→ EXERCICES
**1.** D'après le texte sur les choix du patrimoine, répondez :
(a) Combien de personnes la table ronde organisée à Paris rassemblait-elle ?
(b) Quelle fonction est attribuée à Christian Pattyn ?
(c) Quelle est la profession de Jean-Didier Urbain ?
**2.** Recopiez à l'identique le passage du texte sur les choix du patrimoine, depuis « L’École du patrimoine » jusqu'à « l’audiovisuel, les bibliothèques. » inclus.

→ BLOC DE TEXTE
○ ○ ○
Tri, sélection, conservation

les choix du patrimoine

Serge Bouffange

L’École du patrimoine organisait à Paris, du 23 au 25 juin 1999, une importante table ronde rassemblant près de 300 personnes, intitulée « Tri, sélection, conservation : les choix du patrimoine ». Dans ce titre resserré, se trouve contenue toute la problématique abordée, à savoir l’articulation des trois étapes de la gestion d’un patrimoine (collecte des éléments destinés à le constituer, éventuel tri complémentaire ultérieur, conservation elle-même), mais aussi la détermination des critères à appliquer à chacune de ces étapes, enfin, l’identité des acteurs qui les définissent et les mettent en oeuvre. L’intérêt majeur de ces journées réside dans leur conception transversale, puisqu’étaient associées à la réflexion les spécialités cousines que sont les musées, les archives, l’archéologie, l’inventaire, les monuments historiques, l’art contemporain, l’audiovisuel, les bibliothèques.

Après Jean-Philippe Lecat, conseiller d’État et ancien ministre, qui posa d’emblée le principe de sélection comme nécessaire, Pierre Nora proposa une mise en perspective historique de la conservation. Puis Christian Pattyn, inspecteur général des affaires culturelles, présenta le cadre juridique dans lequel s’exercent sélection et conservation. Il rappela les textes s’appliquant, notamment ceux relevant du droit communautaire; il en précisa les limites juridiques (celle de la domanialité publique, qui ne concerne que les seules personnes publiques ; celle de l’absence du concept de conservation dans les textes), et pratiques (telles que la mauvaise tenue des inventaires ou la répugnance de certains fonctionnaires à coopérer dans la lutte contre les trafics illicites). Cette introduction fut complétée par une interrogation lyrique de Jean-Didier Urbain, sociologue, sur le sens de « la fièvre conservatrice » qui saisit la société : avec l’expansion en tous sens de la notion de patrimoine et des « pratiques conservatoires », que veut désormais dire conserver ?
○ ○ ○
→ LIGNES DE DONNÉES
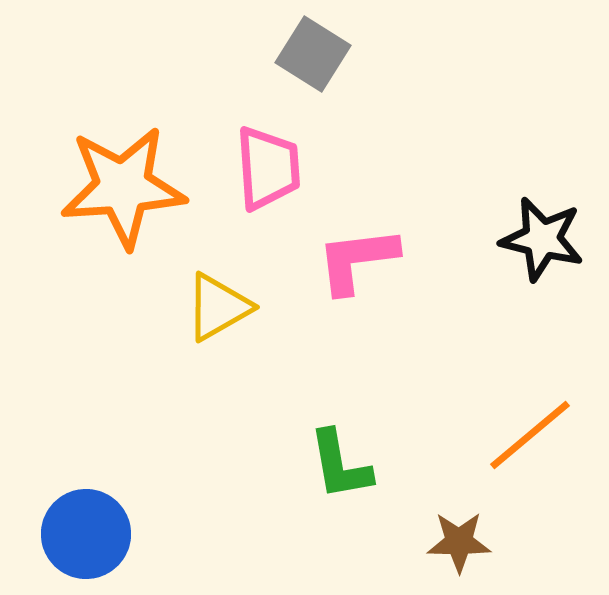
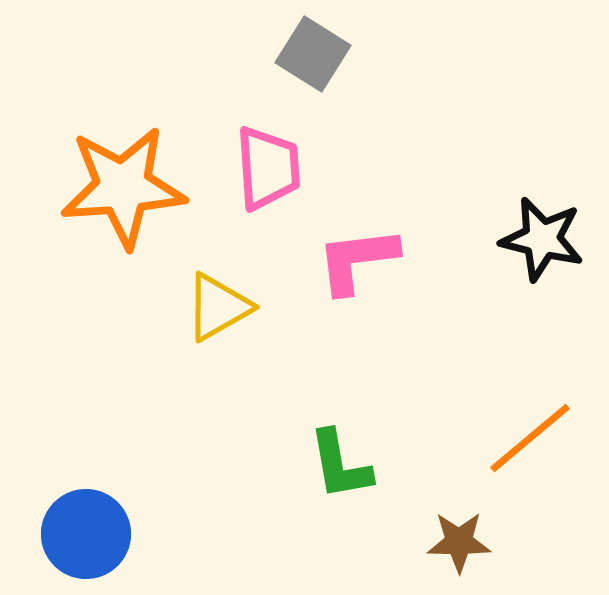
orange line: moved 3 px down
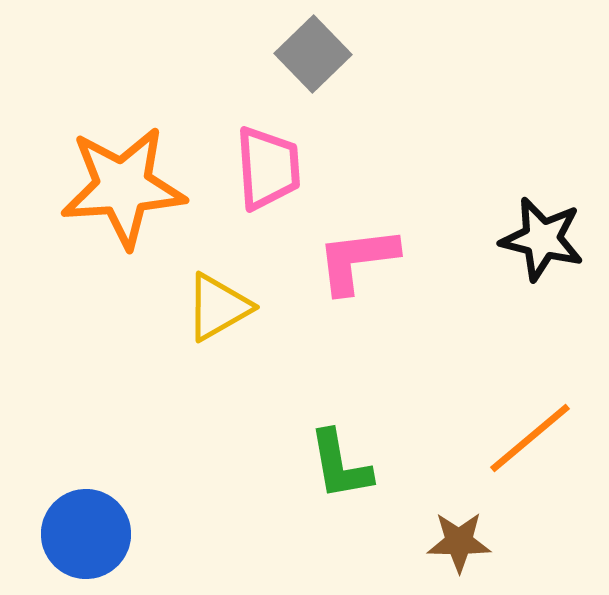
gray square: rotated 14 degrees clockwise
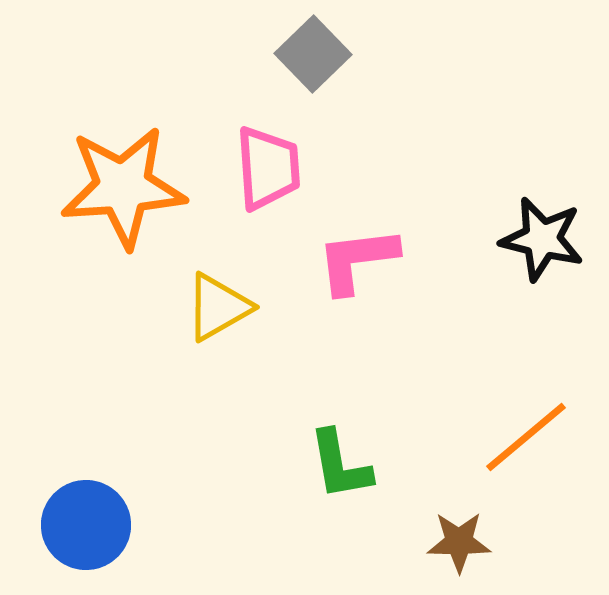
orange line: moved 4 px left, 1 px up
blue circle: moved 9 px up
○ ○ ○
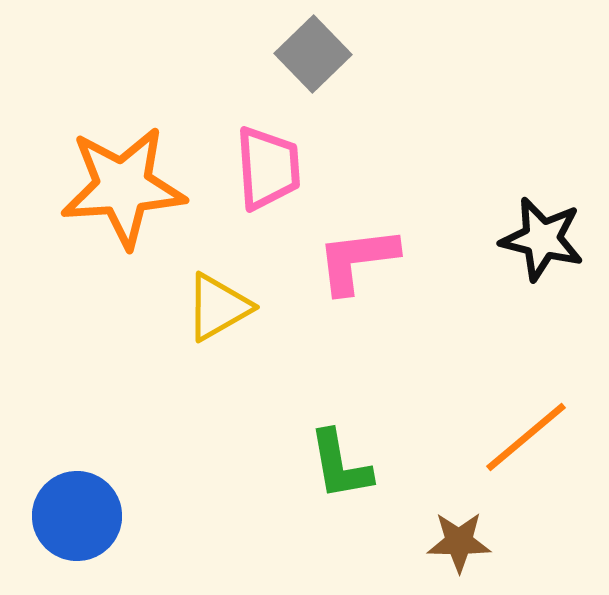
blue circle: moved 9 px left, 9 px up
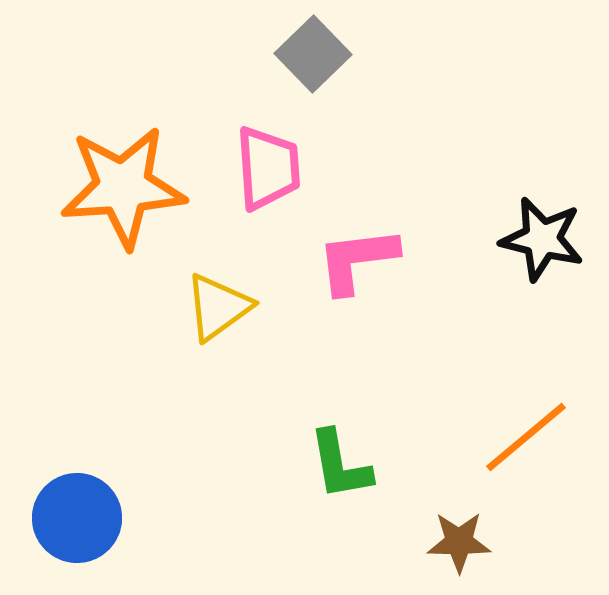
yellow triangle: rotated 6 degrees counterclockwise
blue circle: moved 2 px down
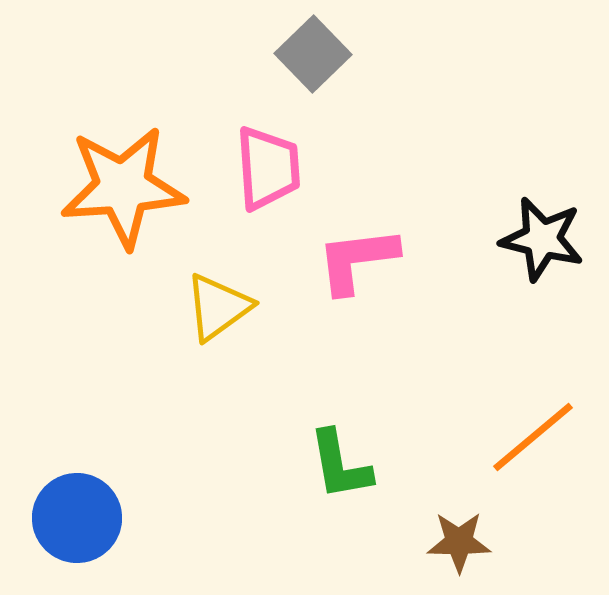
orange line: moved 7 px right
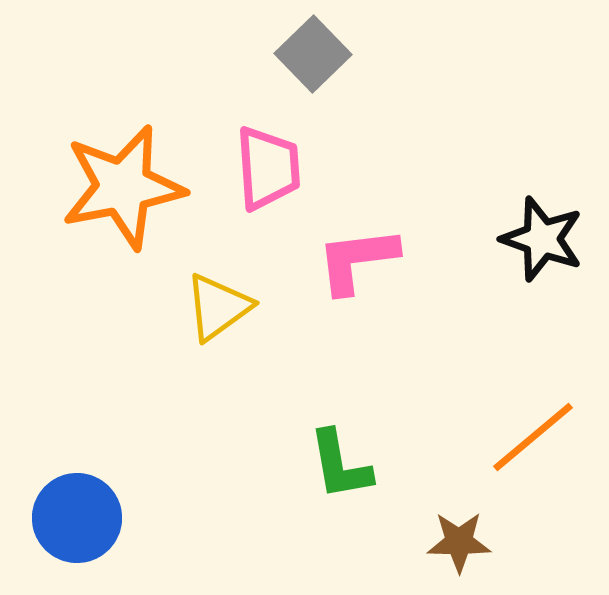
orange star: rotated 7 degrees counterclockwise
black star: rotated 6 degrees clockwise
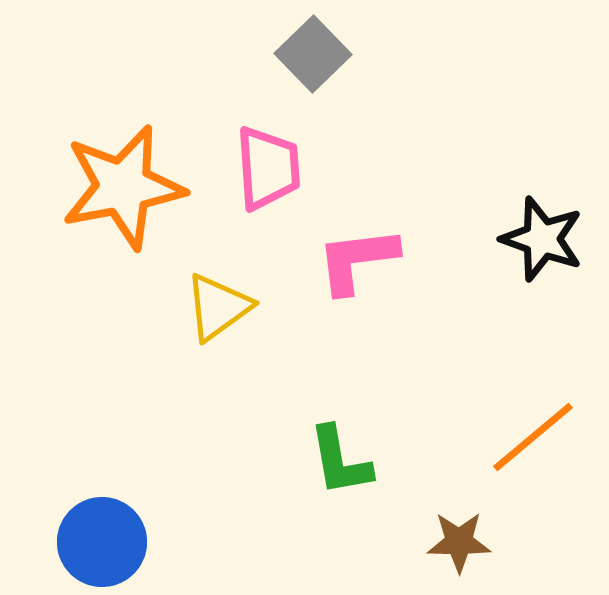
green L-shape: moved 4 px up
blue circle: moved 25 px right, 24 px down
○ ○ ○
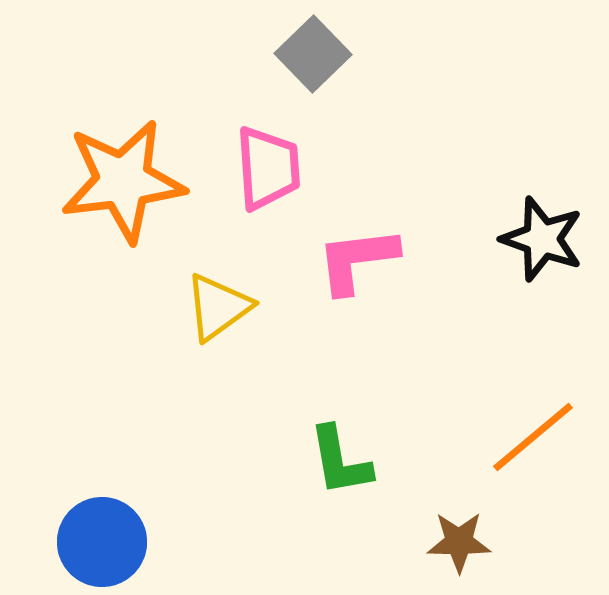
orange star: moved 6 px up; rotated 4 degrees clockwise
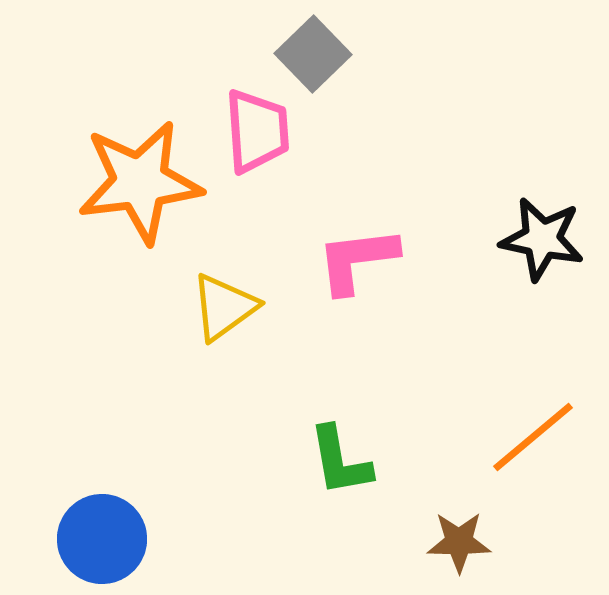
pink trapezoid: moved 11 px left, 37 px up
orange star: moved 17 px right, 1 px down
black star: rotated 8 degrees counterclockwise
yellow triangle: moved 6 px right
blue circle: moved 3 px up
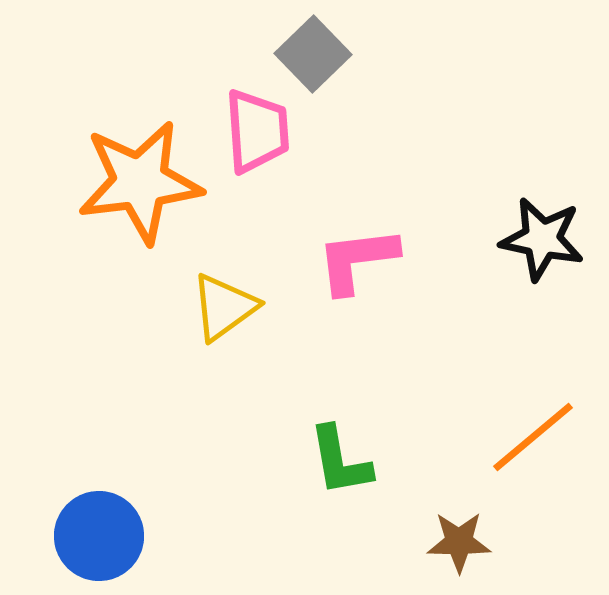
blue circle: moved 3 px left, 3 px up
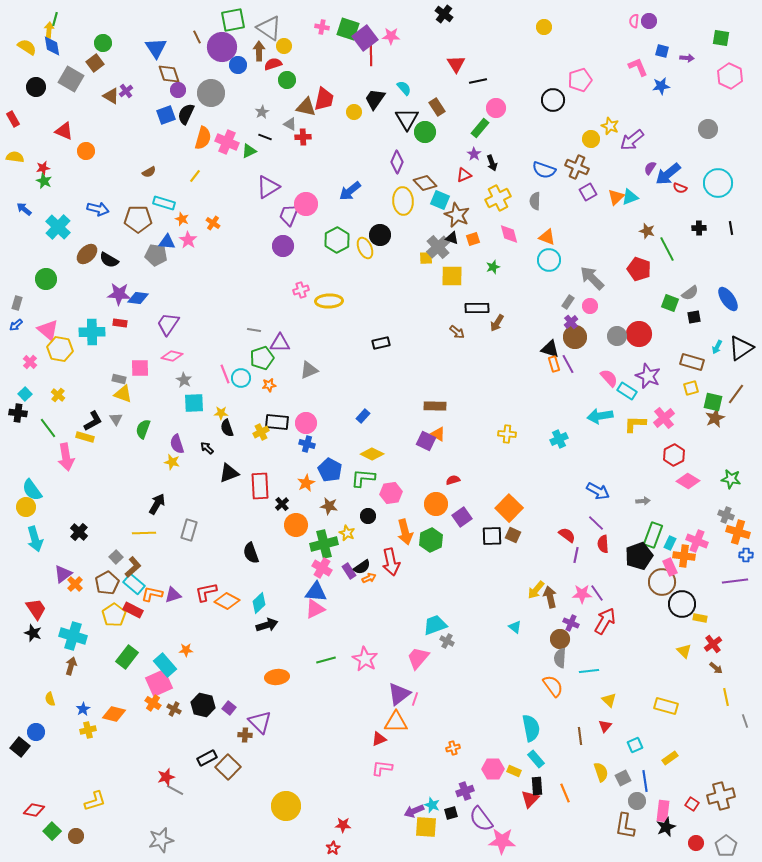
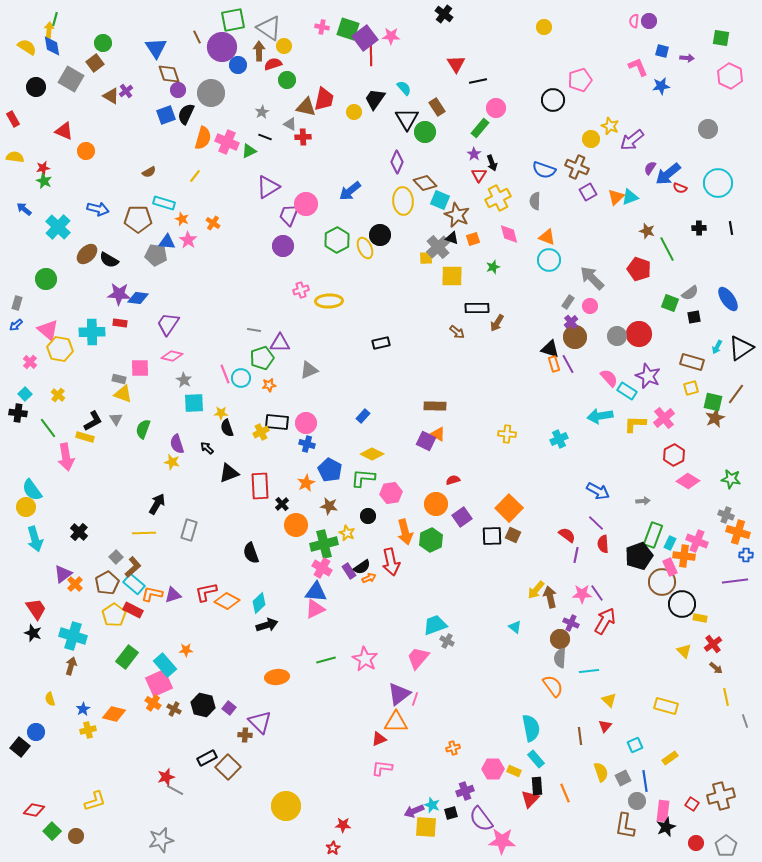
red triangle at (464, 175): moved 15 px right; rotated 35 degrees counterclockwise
○ ○ ○
→ RÉPONSES POINT PAR POINT
**1.**
(a) Près de 300 personnes.
(b) Inspecteur général des affaires culturelles.
(c) Sociologue.

**2.**
L’École du patrimoine organisait à Paris, du 23 au 25 juin 1999, une importante table ronde rassemblant près de 300 personnes, intitulée « Tri, sélection, conservation : les choix du patrimoine ». Dans ce titre resserré, se trouve contenue toute la problématique abordée, à savoir l’articulation des trois étapes de la gestion d’un patrimoine (collecte des éléments destinés à le constituer, éventuel tri complémentaire ultérieur, conservation elle-même), mais aussi la détermination des critères à appliquer à chacune de ces étapes, enfin, l’identité des acteurs qui les définissent et les mettent en oeuvre. L’intérêt majeur de ces journées réside dans leur conception transversale, puisqu’étaient associées à la réflexion les spécialités cousines que sont les musées, les archives, l’archéologie, l’inventaire, les monuments historiques, l’art contemporain, l’audiovisuel, les bibliothèques.